It’s easy to get caught up in the negativity surrounding the different paths the Indians and White Sox have taken this winter, but there is a bright side.
I haven’t sugarcoated it yet, and I’m not about to start now. This has been an incredibly frustrating offseason for the Cleveland Indians, a reality compounded by the fact that it is the second consecutive such offseason.
In addition to no longer employing Corey Kluber, narrowly avoiding a franchise-altering Francisco Lindor trade (for the time being), and doing virtually nothing to supplement the existing roster via free agency, the Indians have also witnessed their two primary competitors in the AL Central make concerted efforts to get better.
Though the Minnesota Twins landed the single biggest acquisition of the winter among AL Central teams in Josh Donaldson, the spending spree of the Chicago White Sox has been the bigger overall story. The Twins won 101 games in 2019; Donaldson just helps improve an already good team.
The White Sox, on the other hand, are a novelty in that they won 72 games last year but are willing to get aggressive and assume financial risk in the name of possibly being a very good baseball team. It’s refreshing, especially in today’s climate where teams much better than the White Sox at the start of this offseason have played things so nauseatingly close to the vest.
The White Sox have committed $151.5 million to free agents this winter, a tally that ranks fifth in MLB. (Directly in front of them at No. 4, and deserving of equal praise, is the Cincinnati Reds.)
If everything comes together for this team in 2020, they’re a threat to contend for the AL Central crown. If that’s setting the bar a little too high, they should at least be in a position to join the wild-card hunt.
Consequently, Chicago’s assertive offseason could also make Cleveland’s path to October a more challenging one. With memories still fresh in our minds of a division once comprised mostly of teams not even pretending to compete; and from a standpoint of simply wanting to make the playoffs without concerning ourselves with whether the other teams in the AL Central are trying to do the same (which is out of our control anyway), suddenly having to deal with two playoff contenders can feel like a negative. But is it?
Without getting into the whole, “playing bad teams all season means you’re not going to be ready for the playoffs” theory, which I’m not sure there’s any quantifiable way to prove, let’s look at the White Sox uprising from a different perspective. Isn’t it going to be thrilling (and life-threatening at times) to endure the ups and downs of a genuine divisional race?
Isn’t it going to be more fun to scoreboard-watch in 2020 to see what the Twins and White Sox are up to? Think about when they’re playing each other, for instance. Minnesota beat the living daylights out of every team in the division in 2019 except for the Indians. It was barely even worth hoping the White Sox would occasionally do the Tribe a favor and steal one from the Twins. Won’t it now be more interesting on a random Wednesday night to check in on those box scores during Indians commercial breaks?

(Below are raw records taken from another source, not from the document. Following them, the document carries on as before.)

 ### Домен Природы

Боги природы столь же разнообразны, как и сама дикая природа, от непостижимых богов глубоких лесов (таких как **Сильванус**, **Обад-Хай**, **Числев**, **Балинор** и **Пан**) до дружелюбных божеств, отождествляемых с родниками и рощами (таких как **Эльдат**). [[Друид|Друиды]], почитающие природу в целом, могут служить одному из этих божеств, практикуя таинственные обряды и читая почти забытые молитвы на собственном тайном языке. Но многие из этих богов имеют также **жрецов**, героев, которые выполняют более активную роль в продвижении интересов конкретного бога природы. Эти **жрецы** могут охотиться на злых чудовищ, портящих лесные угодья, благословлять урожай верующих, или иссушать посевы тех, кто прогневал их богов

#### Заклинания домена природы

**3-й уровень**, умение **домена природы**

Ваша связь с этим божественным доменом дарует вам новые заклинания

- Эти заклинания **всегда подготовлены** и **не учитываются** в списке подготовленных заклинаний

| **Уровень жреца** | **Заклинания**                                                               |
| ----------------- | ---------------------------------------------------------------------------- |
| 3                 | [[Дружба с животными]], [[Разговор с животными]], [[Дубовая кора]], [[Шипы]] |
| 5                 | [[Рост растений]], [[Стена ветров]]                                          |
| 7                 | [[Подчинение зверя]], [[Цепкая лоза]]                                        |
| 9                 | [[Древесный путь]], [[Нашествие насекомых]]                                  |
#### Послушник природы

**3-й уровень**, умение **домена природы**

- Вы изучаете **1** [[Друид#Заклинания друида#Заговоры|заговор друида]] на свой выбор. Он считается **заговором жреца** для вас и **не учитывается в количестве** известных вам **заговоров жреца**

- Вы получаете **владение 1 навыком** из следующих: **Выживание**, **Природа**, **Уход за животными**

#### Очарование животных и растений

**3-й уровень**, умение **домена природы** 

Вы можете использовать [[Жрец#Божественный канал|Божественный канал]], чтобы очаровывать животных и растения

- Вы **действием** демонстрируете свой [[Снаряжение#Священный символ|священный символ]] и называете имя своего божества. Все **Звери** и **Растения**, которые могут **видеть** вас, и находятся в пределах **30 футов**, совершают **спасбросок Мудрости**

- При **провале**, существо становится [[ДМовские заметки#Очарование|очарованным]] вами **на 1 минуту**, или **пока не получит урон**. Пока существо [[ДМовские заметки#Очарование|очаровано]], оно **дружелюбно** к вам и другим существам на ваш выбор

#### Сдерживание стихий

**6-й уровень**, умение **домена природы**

When they’re not playing each other, or the Indians, we get to contort our rooting interests on an almost daily basis to direct our attention to whatever team is facing the Tribe’s division rivals. Chicago at Seattle? Huge Mariners fan here! Baltimore heading north to the Twin Cities? Come on Orioles, win one for the underdog! White Sox versus Astros in a 2005 World Series rematch? Go Houst–actually, you know what, no. Go ahead and let history repeat itself on that one. ChiSox all the way.
Maybe I’m just invested in the game of baseball to the point where it borders on unhealthy, but I absolutely love the idea of getting to care about all these random games.

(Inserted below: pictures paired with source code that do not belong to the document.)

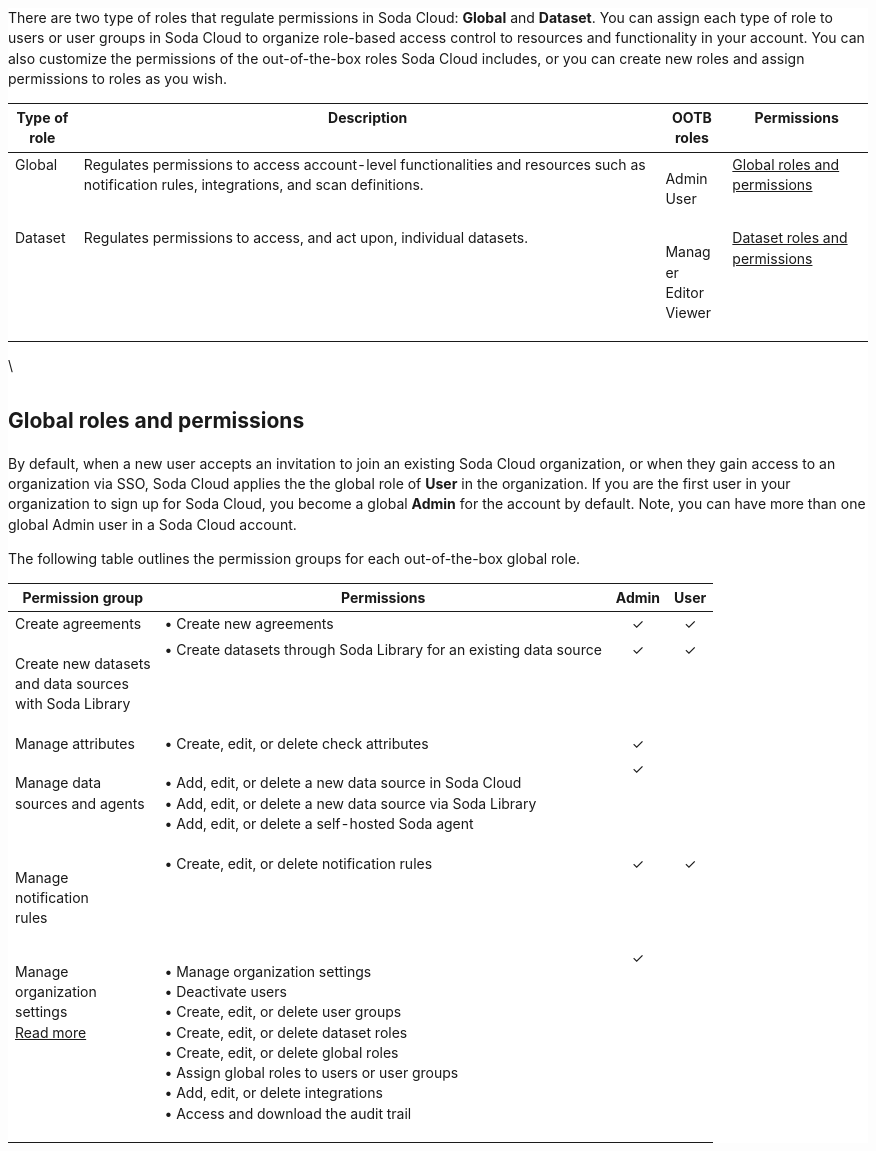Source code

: There are two type of roles that regulate permissions in Soda Cloud: **Global** and **Dataset**. You can assign each type of role to users or user groups in Soda Cloud to organize role-based access control to resources and functionality in your account. You can also customize the permissions of the out-of-the-box roles Soda Cloud includes, or you can create new roles and assign permissions to roles as you wish.

| Type of role | Description                                                                                                                                 | OOTB roles                         | Permissions                                                                     |
| ------------ | ------------------------------------------------------------------------------------------------------------------------------------------- | ---------------------------------- | ------------------------------------------------------------------------------- |
| Global       | Regulates permissions to access account-level functionalities and resources such as notification rules, integrations, and scan definitions. | <p>Admin<br>User</p>               | [Global roles and permissions](roles-global.md#global-roles-and-permissions)    |
| Dataset      | Regulates permissions to access, and act upon, individual datasets.                                                                         | <p>Manager<br>Editor<br>Viewer</p> | [Dataset roles and permissions](roles-dataset.md#dataset-roles-and-permissions) |

\


## Global roles and permissions

By default, when a new user accepts an invitation to join an existing Soda Cloud organization, or when they gain access to an organization via SSO, Soda Cloud applies the the global role of **User** in the organization. If you are the first user in your organization to sign up for Soda Cloud, you become a global **Admin** for the account by default. Note, you can have more than one global Admin user in a Soda Cloud account.

The following table outlines the permission groups for each out-of-the-box global role.

| Permission group                                                                                                  | Permissions                                                                                                                                                                                                                                                                                                                | Admin | User |
| ----------------------------------------------------------------------------------------------------------------- | -------------------------------------------------------------------------------------------------------------------------------------------------------------------------------------------------------------------------------------------------------------------------------------------------------------------------- | :---: | :--: |
| Create agreements                                                                                                 | • Create new agreements                                                                                                                                                                                                                                                                                                    |   ✓   |   ✓  |
| <p>Create new datasets<br>and data sources<br>with Soda Library</p>                                               | • Create datasets through Soda Library for an existing data source                                                                                                                                                                                                                                                         |   ✓   |   ✓  |
| Manage attributes                                                                                                 | • Create, edit, or delete check attributes                                                                                                                                                                                                                                                                                 |   ✓   |      |
| <p>Manage data<br>sources and agents</p>                                                                          | <p>• Add, edit, or delete a new data source in Soda Cloud<br>• Add, edit, or delete a new data source via Soda Library<br>• Add, edit, or delete a self-hosted Soda agent</p>                                                                                                                                              |   ✓   |      |
| <p>Manage<br>notification<br>rules</p>                                                                            | • Create, edit, or delete notification rules                                                                                                                                                                                                                                                                               |   ✓   |   ✓  |
| <p>Manage<br>organization<br>settings<br><a href="roles-global.md#manage-organization-settings">Read more</a></p> | <p>• Manage organization settings<br>• Deactivate users<br>• Create, edit, or delete user groups<br>• Create, edit, or delete dataset roles<br>• Create, edit, or delete global roles<br>• Assign global roles to users or user groups<br>• Add, edit, or delete integrations<br>• Access and download the audit trail</p> |   ✓   |      |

Also, you might remember that the White Sox were inexplicably the one AL Central team to win their season series against the Indians in 2019. While I’m not sure what’s worse between repeatedly struggling to beat a bad team or knowing you have to play a much better version of that same team the same number of times the next year, what I can forecast is that I’m actually going to be excited when the White Sox come up on the schedule in 2020. Last year I anticipated those matchups with the same preemptively frustrated dread that precedes a trip to a shopping center three days before Christmas.
What we have in front of us is the potential for a three-team, 162-game, round-robin fight to the finish. Every win and loss is going to matter. The head-to-head matchups are going to be must-watch television. Doesn’t that sound at least as interesting as 2019, when, let’s face it, the Indians spent most of the season fighting what turned out to be an insurmountably uphill battle?

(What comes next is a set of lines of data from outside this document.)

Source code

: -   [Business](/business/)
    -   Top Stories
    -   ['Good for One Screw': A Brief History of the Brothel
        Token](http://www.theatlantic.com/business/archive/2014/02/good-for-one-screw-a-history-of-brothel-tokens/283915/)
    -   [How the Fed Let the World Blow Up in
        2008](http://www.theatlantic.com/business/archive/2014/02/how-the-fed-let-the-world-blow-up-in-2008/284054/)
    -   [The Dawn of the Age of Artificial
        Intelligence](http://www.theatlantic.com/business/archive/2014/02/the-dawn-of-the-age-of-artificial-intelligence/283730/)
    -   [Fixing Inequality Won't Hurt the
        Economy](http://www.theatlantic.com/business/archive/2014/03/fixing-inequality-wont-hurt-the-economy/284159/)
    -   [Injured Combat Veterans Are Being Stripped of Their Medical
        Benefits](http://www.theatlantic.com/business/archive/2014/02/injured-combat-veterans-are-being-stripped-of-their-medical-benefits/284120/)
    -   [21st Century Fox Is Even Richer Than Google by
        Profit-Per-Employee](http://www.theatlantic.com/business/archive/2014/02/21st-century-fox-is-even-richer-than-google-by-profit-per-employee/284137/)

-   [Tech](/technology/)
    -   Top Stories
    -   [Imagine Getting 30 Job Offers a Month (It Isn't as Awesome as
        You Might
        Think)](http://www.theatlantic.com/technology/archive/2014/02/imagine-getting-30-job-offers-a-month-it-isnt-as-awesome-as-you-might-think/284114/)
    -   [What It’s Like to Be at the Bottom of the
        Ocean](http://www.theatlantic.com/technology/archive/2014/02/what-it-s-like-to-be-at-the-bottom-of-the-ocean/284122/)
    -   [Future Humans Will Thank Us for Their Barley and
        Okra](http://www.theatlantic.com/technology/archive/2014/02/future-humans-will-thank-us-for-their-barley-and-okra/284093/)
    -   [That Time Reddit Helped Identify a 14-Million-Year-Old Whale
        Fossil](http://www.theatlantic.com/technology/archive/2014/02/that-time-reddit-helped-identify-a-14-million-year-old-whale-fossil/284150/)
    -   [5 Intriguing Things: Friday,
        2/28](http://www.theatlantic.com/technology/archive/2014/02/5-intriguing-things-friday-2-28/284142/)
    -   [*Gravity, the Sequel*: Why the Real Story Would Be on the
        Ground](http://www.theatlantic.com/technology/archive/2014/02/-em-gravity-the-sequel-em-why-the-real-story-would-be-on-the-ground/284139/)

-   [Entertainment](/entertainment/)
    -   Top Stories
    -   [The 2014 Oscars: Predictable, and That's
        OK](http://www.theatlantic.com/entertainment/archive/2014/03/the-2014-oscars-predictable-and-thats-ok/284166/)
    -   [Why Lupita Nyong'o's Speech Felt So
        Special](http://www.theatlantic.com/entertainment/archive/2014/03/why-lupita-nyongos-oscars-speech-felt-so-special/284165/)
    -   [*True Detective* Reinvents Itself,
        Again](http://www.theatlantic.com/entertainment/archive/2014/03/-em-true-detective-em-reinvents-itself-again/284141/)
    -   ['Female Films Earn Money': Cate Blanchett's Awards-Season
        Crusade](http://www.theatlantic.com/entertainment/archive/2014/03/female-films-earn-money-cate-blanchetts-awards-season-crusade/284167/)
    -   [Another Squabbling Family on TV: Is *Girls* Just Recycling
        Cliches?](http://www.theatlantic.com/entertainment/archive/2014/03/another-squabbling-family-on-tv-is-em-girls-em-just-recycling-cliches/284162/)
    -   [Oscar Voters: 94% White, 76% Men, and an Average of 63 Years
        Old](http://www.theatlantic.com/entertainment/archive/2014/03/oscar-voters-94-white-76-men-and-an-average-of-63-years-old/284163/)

Of course, all of this hinges on the Indians, White Sox, and Twins actually being as good as they should be. That rather crucial part of the picture has yet to come into focus, but it’s certainly shaping up as such from afar.
So while it’s fair to lament the Indians’ inactivity as the White Sox loaded up for a run, I think we’re becoming prisoners of the moment if we allow ourselves to believe this year isn’t going to be fun once actual baseball games start being played again. As much as the ultimate objective is for the Indians to make the playoffs and win a World Series, I’m all-in on the idea of an exhilarating regular season, too.